To the general aesthetics of these cards, like many 19th century issues, they are a bit thicker than the early 20th century tobacco cards that are more widely collected. Similar to Allen & Ginter’s popular N28 and N29 Champions series cards, these are printed on very sturdy cardstock.
And the pictures, like those found on many Allen & Ginter releases, are stunning.
Another single I recently picked up was a set I only recently learned about — the N100 Duke Bicycle and Trick Riders set.
I’ve been slowly getting more into cycling cards lately. It’s not a primary point of focus but ever since I bought some as part of my quest to work on the Ogden’s Tabs General Interest set, I’ve been looking more at them. And once I saw these cards, I was hooked and knew I had to get at least one.
In all, there are 25 in the entire set. That is a pretty small number and typically, I’d be inclined to try to work on it. But the cards are also rare and not all that cheap for cycling cards. And shelling out $500 or so for a small set of cycling cards isn’t, well, probably in my best interests.
Still, these cards present incredibly well and I jumped at the chance to buy one on COMC. The feature female cyclists, generally performing daring stunts.
Adding to the allure of the cards is that they are slightly oversized, measuring about 2 1/2″ wide by 4 1/8″ tall. And the backs, if you haven’t noticed, are gorgeous.
Among sets I am working on, however, is a run of 1939-1941 Play Ball sets.
Despite not placing a huge emphasis on them, I’ve made some progress. I’m missing only Joe DiMaggio for the 1941 set and am 3/4 of the way through the 1939 set. 1940 is the one I’ve really not placed much emphasis on and, by the start of December, had only gotten about 25% of the way through it.

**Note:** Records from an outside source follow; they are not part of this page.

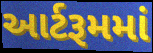
આર્ટરૂમમાંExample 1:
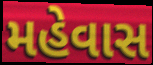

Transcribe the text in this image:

મહેવાસ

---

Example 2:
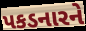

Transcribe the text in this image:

પકડનારને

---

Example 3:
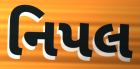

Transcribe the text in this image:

નિપલ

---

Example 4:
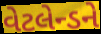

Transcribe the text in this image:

વેટલેન્ડને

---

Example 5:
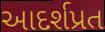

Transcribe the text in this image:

આદર્શપ્રત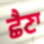
ਛੈਣਾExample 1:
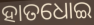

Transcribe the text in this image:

ହାତଧୋଇ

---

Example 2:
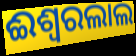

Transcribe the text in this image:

ଈଶ୍ଵରଲାଲ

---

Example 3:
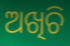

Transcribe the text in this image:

ଅଖିଚି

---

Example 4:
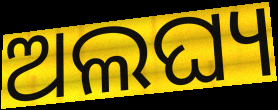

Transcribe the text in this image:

ଅଲଘ୍ୟ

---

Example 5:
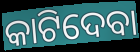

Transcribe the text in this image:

କାଟିଦେବା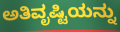
ಅತಿವೃಷ್ಟಿಯನ್ನುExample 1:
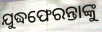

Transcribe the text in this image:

ଯୁଦ୍ଧଫେରନ୍ତାଙ୍କୁ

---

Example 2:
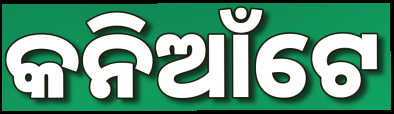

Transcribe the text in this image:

କନିଆଁଟେ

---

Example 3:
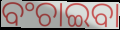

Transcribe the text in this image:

ବଂଚାଇବା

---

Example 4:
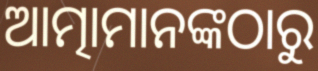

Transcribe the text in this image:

ଆତ୍ମାମାନଙ୍କଠାରୁ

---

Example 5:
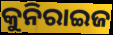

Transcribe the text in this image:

କୁନିରାଇଜ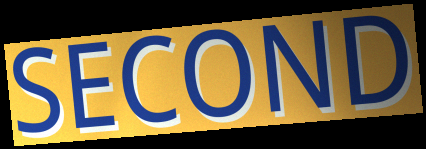
SECOND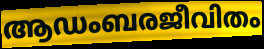
ആഡംബരജീവിതം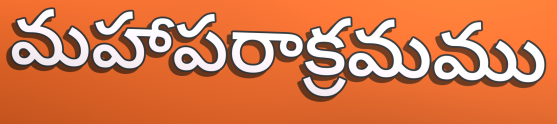
మహాపరాక్రమము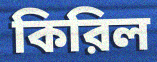
কিরিলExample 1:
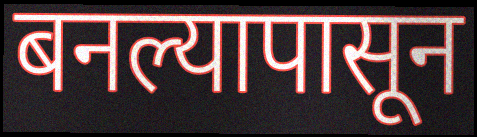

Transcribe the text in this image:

बनल्यापासून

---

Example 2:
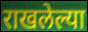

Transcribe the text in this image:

राखलेल्या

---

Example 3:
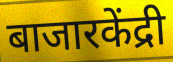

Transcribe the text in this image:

बाजारकेंद्री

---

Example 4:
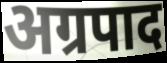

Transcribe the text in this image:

अग्रपाद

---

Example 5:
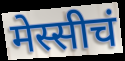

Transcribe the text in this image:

मेस्सीचं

But then a collector friend offered a group of 60 of them all at once and about 40 were cards I needed.
The cards were all trimmed but that was of little consequence to me since it’s a set I really don’t care that much about. Plus, I figure I’ll upgrade many of these at some point since low-grade Play Ball commons really aren’t that expensive. That vaulted me up to about 40% completion on these.
So, non-sports cards are something I’ve gotten a little more into. Now, my interest for these is still pretty small. But I have taken to finding some rarer cards depicting America and Americans in some worldwide sets where different countries are featured.

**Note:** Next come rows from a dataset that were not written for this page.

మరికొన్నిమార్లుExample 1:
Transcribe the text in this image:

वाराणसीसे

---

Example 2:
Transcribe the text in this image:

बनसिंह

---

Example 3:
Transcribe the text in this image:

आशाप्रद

I recently found a couple of those on COMC. One is this card on the left featuring a woman in a Statue of Liberty pose from the 1904 Cope’s Flags, Arms, and Types of All Nations set. One really interesting thing about the card is that you might notice the subtitle at the bottom — the United States of North America as opposed to simply, the United States of America.
Another card I found on COMC that fits this mold is the card to the right. This one is from a set cataloged as N388 – Admiral National Types Sailor Girls. This particular card also features an American in a multi-national set. This card, like the other one, is fairly rare.
Like I said, the non-sports stuff is not really for me. But some cards like this are ones I could see myself continuing to acquire down the road.
Finally, one more interesting set pursuit popped up for me and, again, it was by way of COMC.
I’d heard of the N91 Duke Yacht Colors of the World set. These featured actual women and famous yachting clubs on the front. The club’s name was present along with their apparent flag.
While sports cards to a degree, these are not cards I would typically be too interested in. There are 50 of them in the set and with cards often in the $8-$10 range in lower grade condition, that’s just not a real affordable issue for yachting cards.
However, COMC had a slew of them mostly for $3-$4 and at that price, I was all in. In all, I found a total of 18 in that range and, well, I’ve now got almost 40% of the set.
I’d love to complete this one and, with some time, expect I will. But I won’t be in a hurry to shell out that aforementioned $8-$10 per card so this one may take a while.